(Items from a dataset)
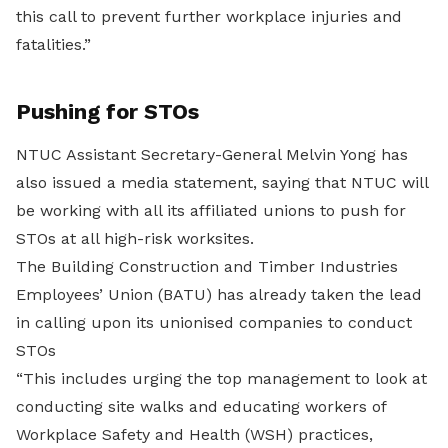
this call to prevent further workplace injuries and
fatalities.”
Pushing for STOs
NTUC Assistant Secretary-General Melvin Yong has
also issued a media statement, saying that NTUC will
be working with all its affiliated unions to push for
STOs at all high-risk worksites.
The Building Construction and Timber Industries
Employees’ Union (BATU) has already taken the lead
in calling upon its unionised companies to conduct
STOs
“This includes urging the top management to look at
conducting site walks and educating workers of
Workplace Safety and Health (WSH) practices,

_The task_:
Pull out each line of the records that contains the string "STOs".

_Reply_:
Pushing for STOs
STOs at all high-risk worksites.
STOs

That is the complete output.